I have a column that is an arbitrary length array of key/value structs:
StructType([
StructField("key", StringType(), False),
StructType([
StructField("string_value", StringType(), True),
StructField("int_value", IntegerType(), True),
StructField("float_value", FloatType(), True),
StructField("double_value", DoubleType(), True)
])
])
I know that there are only a few different key names and what each of their data types is. For example, name is always a string, birth_year is always an integer, etc.
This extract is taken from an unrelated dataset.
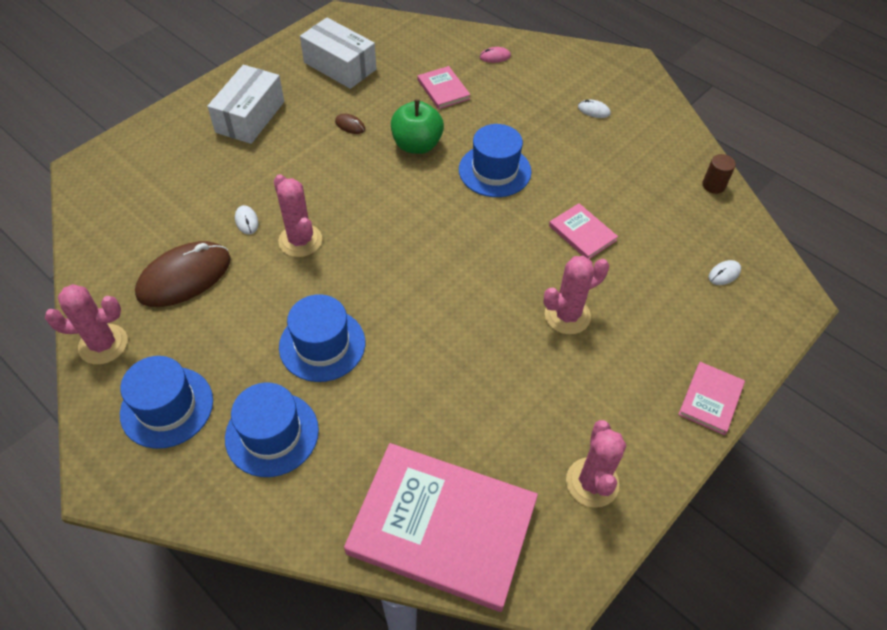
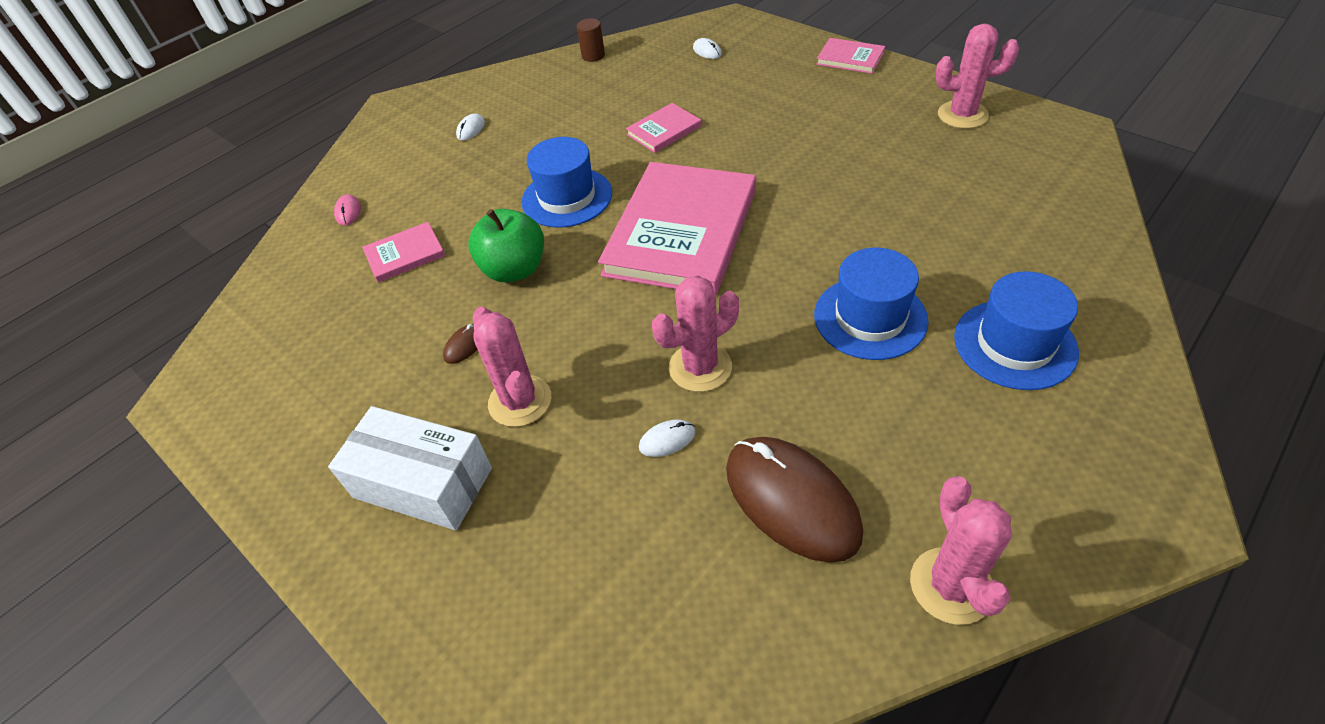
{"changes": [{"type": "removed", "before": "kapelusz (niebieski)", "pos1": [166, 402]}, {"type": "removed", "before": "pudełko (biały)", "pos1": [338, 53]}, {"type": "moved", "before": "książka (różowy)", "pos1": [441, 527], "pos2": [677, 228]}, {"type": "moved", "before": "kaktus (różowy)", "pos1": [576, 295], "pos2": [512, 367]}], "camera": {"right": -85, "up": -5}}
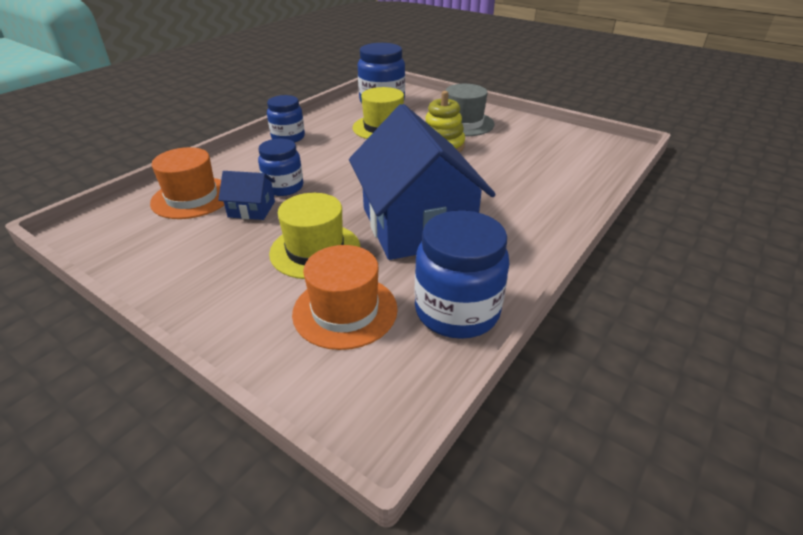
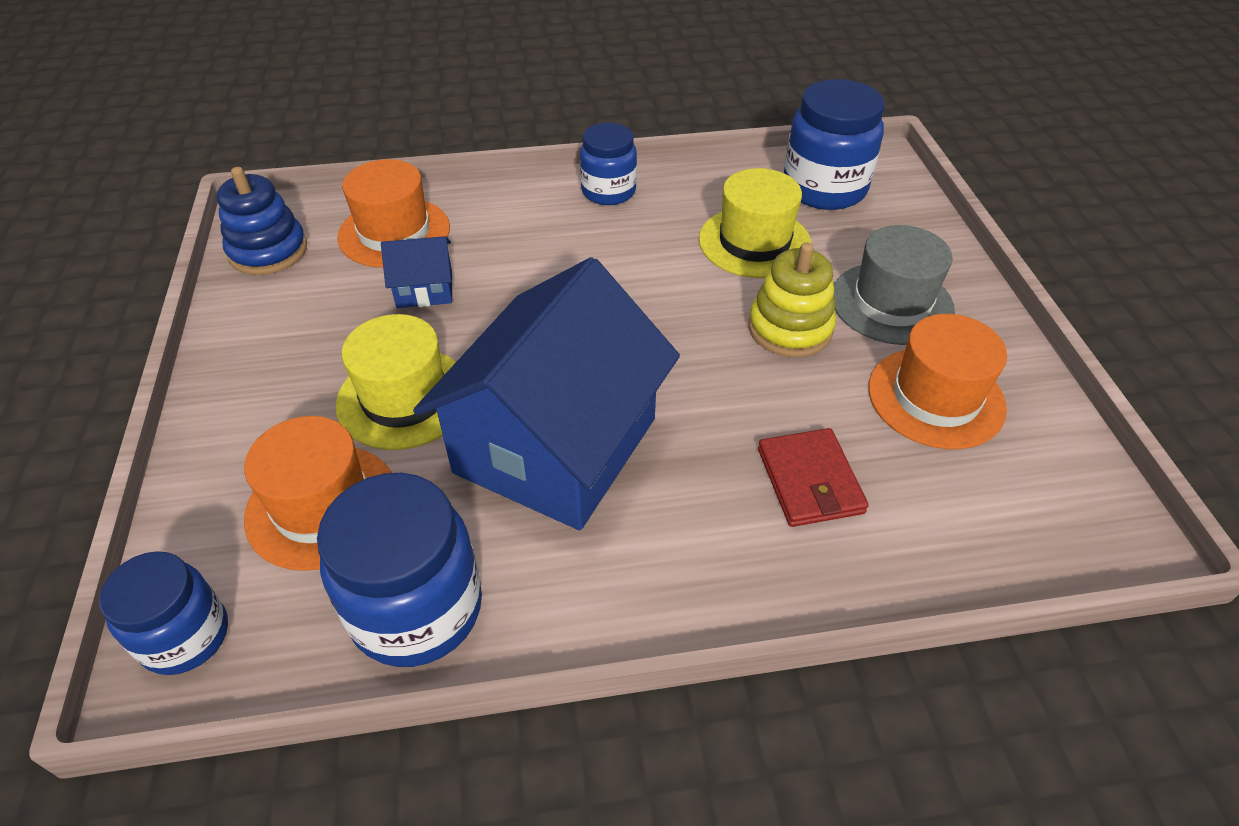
{"changes": [{"type": "turned", "before": "domek (niebieski)", "pos1": [246, 195], "pos2": [416, 272], "turn": -60}, {"type": "moved", "before": "słoik (niebieski)", "pos1": [280, 167], "pos2": [163, 613]}, {"type": "added", "after": "zabawka nakładanka (niebieski)", "pos2": [262, 221]}, {"type": "added", "after": "portfel (czerwony)", "pos2": [813, 477]}, {"type": "added", "after": "kapelusz (pomarańczowy)", "pos2": [937, 381]}], "camera": {"right": 45, "up": 10}}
Not every attribute will always be present, so the predefined struct must have all nullable values, e.g.:
StructType([
StructField("first_name", StringType(), True),
StructField("middle_name", StringType(), True),
StructField("last_name", StringType(), True),
StructField("birth_year", IntegerType(), True),
StructField("ssn", IntegerType(), True),
StructField("zipcode", IntegerType(), True),
])
My incoming columns will look something like this:
[
(key: "first_name", value: (string_type: "John")),
(key: "ssn", value: (int_type: 123456789)),
(key: "last_name", value: (string_type: "Doe")),
]
------------------------------------------------------
[
(key: "ssn", value: (int_type: 987654321)),
(key: "last_name", value: (string_type: "Jones")),
]
------------------------------------------------------
[
(key: "zipcode", value: (int_type: 13579)),
(key: "first_name", value: (string_type: "Bob")),
(key: "birth_year", value: (int_type: 1985)),
(key: "last_name", value: (string_type: "Smith")),
]
and I want them to become a column of the person struct like this:
{
first_name: "John",
last_name: "Doe",
ssn: 123456789
}
------------------------------------------------------
{
last_name: "Jones",
ssn: 987654321
}
------------------------------------------------------
{
first_name: "Bob",
last_name: "Smith",
birth_year: 1985,
zipcode: 13579
}
This is a playground example, but the real data will have several billion rows, so performance is important and it shouldn't use Python UDFs, but rather only things from pyspark.sql.functions.